The transplant journey of an England goalkeeper

Westfield Health British Transplant Games A man with brown hair is wearing gloves and a green top. He is slightly right of centre on the photo, and a ball is halfway up the image on the left. People watching in the background are blurred.Westfield Health British Transplant Games
Jon Bailey is one of England's first-choice goalkeepers in transplant football ahead of the world cup in Germany in September

Five years after having a liver transplant, Jon Bailey is getting ready to play in goal for England - at the 2026 Transplant Football World Cup.

The event in Germany in September will see teams made up of transplant patients battling it out for the trophy.

For Bailey, it will be the culmination of a long journey from finding out he needed a transplant to setting up a gold-winning transplant football team in Birmingham.

"Football has played a huge part in my recovery. It gave me a goal, a community and something positive to focus on," he said.

The 41-year-old, from Wolverhampton, helped establish Birmingham's transplant football team and they went on to win gold at the British transplant games in 2024 and 2025.

Bailey's transplant journey began when he was 13, when he said he felt "absolutely fine", but doctors discovered his liver was becoming scarred.

As a teenager, he was "playing football, still active and doing everything my friends were doing" but years later he said he "wasn't living any sort of life".

"I had a young daughter at home and that was the hardest part. I just tried to take things one day at a time and stay strong for my family," he added.

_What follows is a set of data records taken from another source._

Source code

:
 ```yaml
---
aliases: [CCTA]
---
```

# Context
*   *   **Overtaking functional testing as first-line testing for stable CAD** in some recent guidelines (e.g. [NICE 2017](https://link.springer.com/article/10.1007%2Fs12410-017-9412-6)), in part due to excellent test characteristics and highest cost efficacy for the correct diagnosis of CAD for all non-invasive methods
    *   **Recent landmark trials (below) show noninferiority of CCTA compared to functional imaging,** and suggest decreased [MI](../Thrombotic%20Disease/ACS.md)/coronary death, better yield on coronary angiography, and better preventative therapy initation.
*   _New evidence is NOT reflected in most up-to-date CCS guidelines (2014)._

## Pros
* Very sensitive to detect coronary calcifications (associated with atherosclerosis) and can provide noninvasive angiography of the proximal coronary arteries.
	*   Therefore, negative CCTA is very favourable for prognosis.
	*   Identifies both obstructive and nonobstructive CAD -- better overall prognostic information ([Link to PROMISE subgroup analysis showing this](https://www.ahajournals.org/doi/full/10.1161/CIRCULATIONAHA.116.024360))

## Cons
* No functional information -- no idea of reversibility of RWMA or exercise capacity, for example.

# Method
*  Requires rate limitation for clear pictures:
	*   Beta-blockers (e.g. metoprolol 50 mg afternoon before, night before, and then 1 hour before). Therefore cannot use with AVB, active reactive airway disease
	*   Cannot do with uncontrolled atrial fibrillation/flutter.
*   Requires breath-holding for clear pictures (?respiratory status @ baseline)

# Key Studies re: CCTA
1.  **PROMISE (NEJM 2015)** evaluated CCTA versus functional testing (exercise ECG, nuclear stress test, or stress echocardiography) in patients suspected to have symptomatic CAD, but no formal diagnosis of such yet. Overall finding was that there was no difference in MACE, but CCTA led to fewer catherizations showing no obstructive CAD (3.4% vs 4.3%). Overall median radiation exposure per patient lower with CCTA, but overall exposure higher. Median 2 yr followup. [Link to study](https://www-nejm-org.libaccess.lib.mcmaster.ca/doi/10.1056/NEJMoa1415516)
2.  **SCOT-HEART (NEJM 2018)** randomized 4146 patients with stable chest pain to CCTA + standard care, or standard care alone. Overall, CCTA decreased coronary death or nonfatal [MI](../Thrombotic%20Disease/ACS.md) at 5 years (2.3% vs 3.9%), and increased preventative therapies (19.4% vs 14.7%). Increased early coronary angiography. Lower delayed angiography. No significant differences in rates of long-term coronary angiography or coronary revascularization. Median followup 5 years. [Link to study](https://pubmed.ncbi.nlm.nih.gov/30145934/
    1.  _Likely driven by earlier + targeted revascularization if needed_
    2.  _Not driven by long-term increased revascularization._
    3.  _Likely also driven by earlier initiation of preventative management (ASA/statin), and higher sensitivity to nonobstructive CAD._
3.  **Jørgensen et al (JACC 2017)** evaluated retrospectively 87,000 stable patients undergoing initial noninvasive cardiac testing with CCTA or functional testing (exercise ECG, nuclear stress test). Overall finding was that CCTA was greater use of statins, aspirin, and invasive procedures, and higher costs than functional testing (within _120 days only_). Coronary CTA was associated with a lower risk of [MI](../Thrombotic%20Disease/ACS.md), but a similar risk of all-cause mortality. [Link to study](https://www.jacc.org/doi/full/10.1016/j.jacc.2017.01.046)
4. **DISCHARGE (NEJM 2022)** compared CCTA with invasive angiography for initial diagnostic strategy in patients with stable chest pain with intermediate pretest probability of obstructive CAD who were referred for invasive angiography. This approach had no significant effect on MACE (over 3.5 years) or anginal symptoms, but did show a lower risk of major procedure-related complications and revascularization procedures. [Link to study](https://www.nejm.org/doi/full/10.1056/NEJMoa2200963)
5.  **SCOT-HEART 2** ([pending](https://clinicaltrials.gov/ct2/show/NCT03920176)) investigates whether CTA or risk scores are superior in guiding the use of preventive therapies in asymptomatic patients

"When doctors started talking about liver disease, I couldn't really get my head around it because I didn't feel ill at all."

Investigations revealed he had autoimmune hepatitis, a condition causing the body's immune system to attack the liver and, as he entered adulthood, his health deteriorated.

Bailey found himself increasingly exhausted in his work as a bartender and, by 2019, his liver disease had progressed to the point where he was put on the transplant waiting list.

After a transplant operation at Queen Elizabeth Hospital Birmingham in 2021, he now attends regular hospital appointments but has been able to return to football.

"All I know about my donor is that she passed away in her 20s and her family gave their consent to donate her organs, which has ultimately changed my life," Bailey said.